### What to work on
Leaving the pictures aside, write out the whole listing below exactly.

--

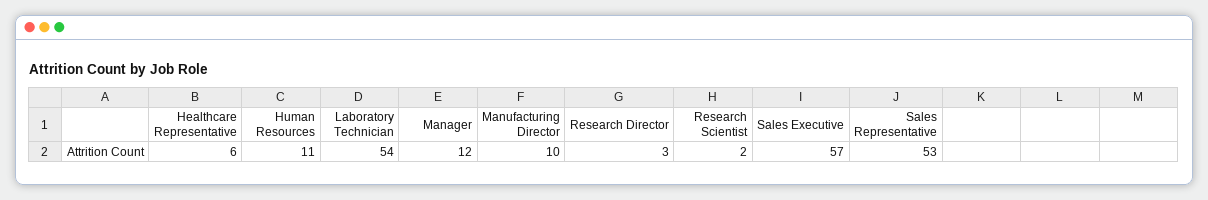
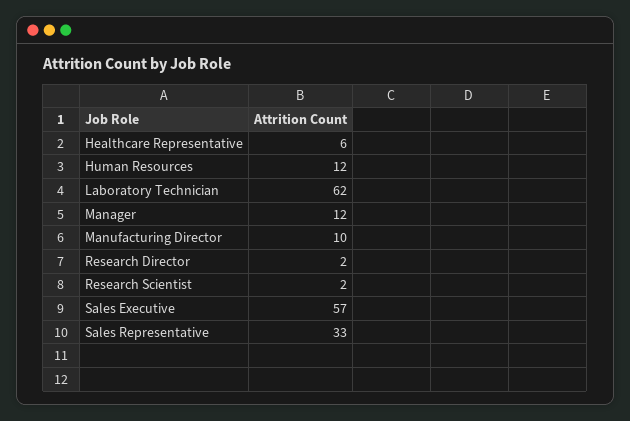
  {
    "Healthcare Representative": 6,
-   "Human Resources": 11,
+   "Human Resources": 12,
-   "Laboratory Technician": 54,
+   "Laboratory Technician": 62,
    "Manager": 12,
    "Manufacturing Director": 10,
-   "Research Director": 3,
+   "Research Director": 2,
    "Research Scientist": 2,
    "Sales Executive": 57,
-   "Sales Representative": 53
+   "Sales Representative": 33
  }

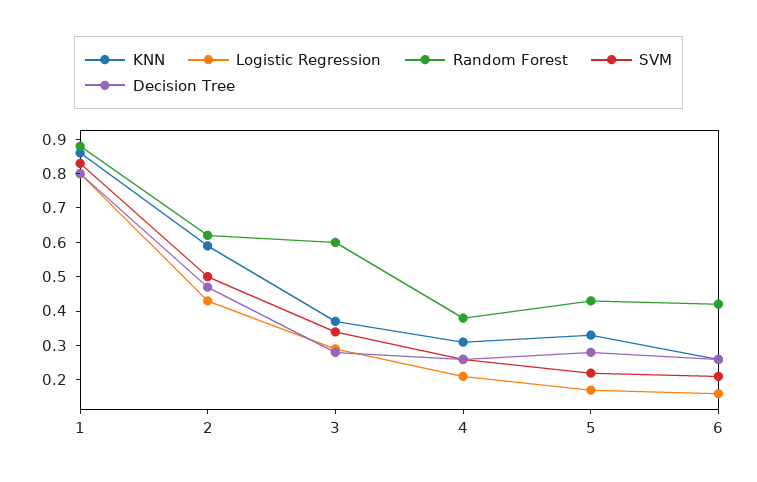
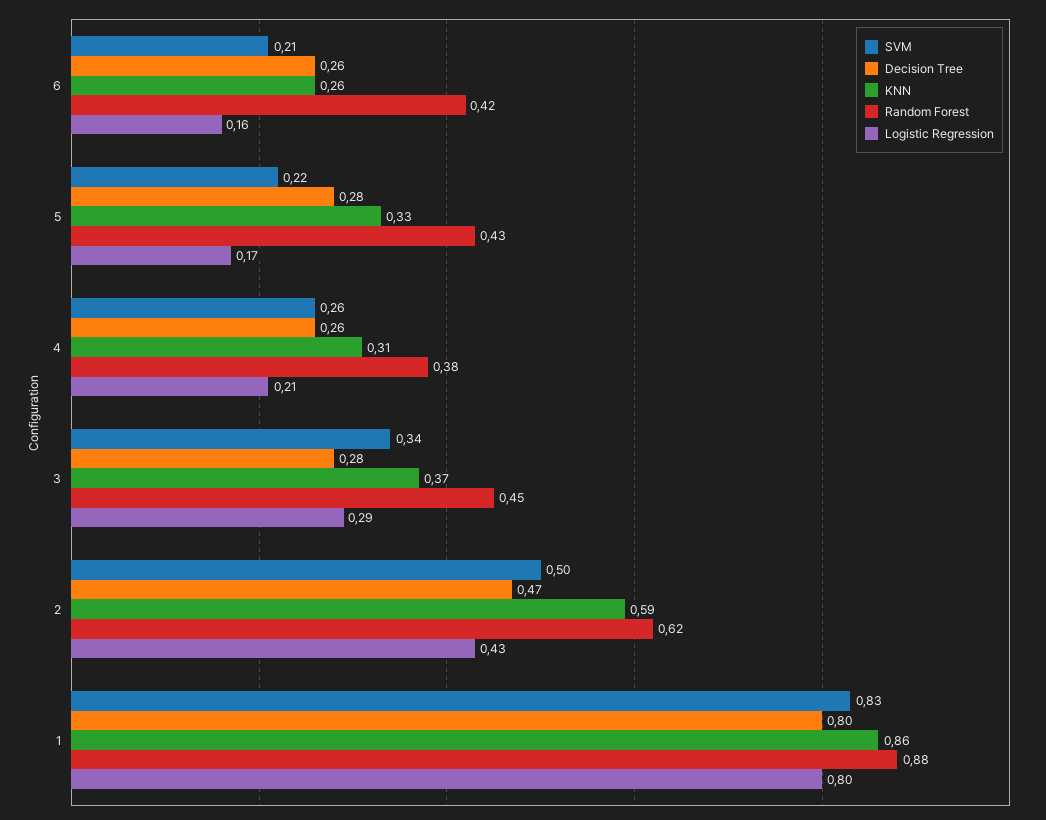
  {
    "KNN": {
      "1": 0.86,
      "2": 0.59,
      "3": 0.37,
      "4": 0.31,
      "5": 0.33,
      "6": 0.26
    },
    "Logistic Regression": {
      "1": 0.8,
      "2": 0.43,
      "3": 0.29,
      "4": 0.21,
      "5": 0.17,
      "6": 0.16
    },
    "Random Forest": {
      "1": 0.88,
      "2": 0.62,
-     "3": 0.6,
+     "3": 0.45,
      "4": 0.38,
      "5": 0.43,
      "6": 0.42
    },
    "SVM": {
      "1": 0.83,
      "2": 0.5,
      "3": 0.34,
      "4": 0.26,
      "5": 0.22,
      "6": 0.21
    },
    "Decision Tree": {
      "1": 0.8,
      "2": 0.47,
      "3": 0.28,
      "4": 0.26,
      "5": 0.28,
      "6": 0.26
    }
  }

--

### Solution to this problem
  {
    "Healthcare Representative": 6,
-   "Human Resources": 11,
+   "Human Resources": 12,
-   "Laboratory Technician": 54,
+   "Laboratory Technician": 62,
    "Manager": 12,
    "Manufacturing Director": 10,
-   "Research Director": 3,
+   "Research Director": 2,
    "Research Scientist": 2,
    "Sales Executive": 57,
-   "Sales Representative": 53
+   "Sales Representative": 33
  }

  {
    "KNN": {
      "1": 0.86,
      "2": 0.59,
      "3": 0.37,
      "4": 0.31,
      "5": 0.33,
      "6": 0.26
    },
    "Logistic Regression": {
      "1": 0.8,
      "2": 0.43,
      "3": 0.29,
      "4": 0.21,
      "5": 0.17,
      "6": 0.16
    },
    "Random Forest": {
      "1": 0.88,
      "2": 0.62,
-     "3": 0.6,
+     "3": 0.45,
      "4": 0.38,
      "5": 0.43,
      "6": 0.42
    },
    "SVM": {
      "1": 0.83,
      "2": 0.5,
      "3": 0.34,
      "4": 0.26,
      "5": 0.22,
      "6": 0.21
    },
    "Decision Tree": {
      "1": 0.8,
      "2": 0.47,
      "3": 0.28,
      "4": 0.26,
      "5": 0.28,
      "6": 0.26
    }
  }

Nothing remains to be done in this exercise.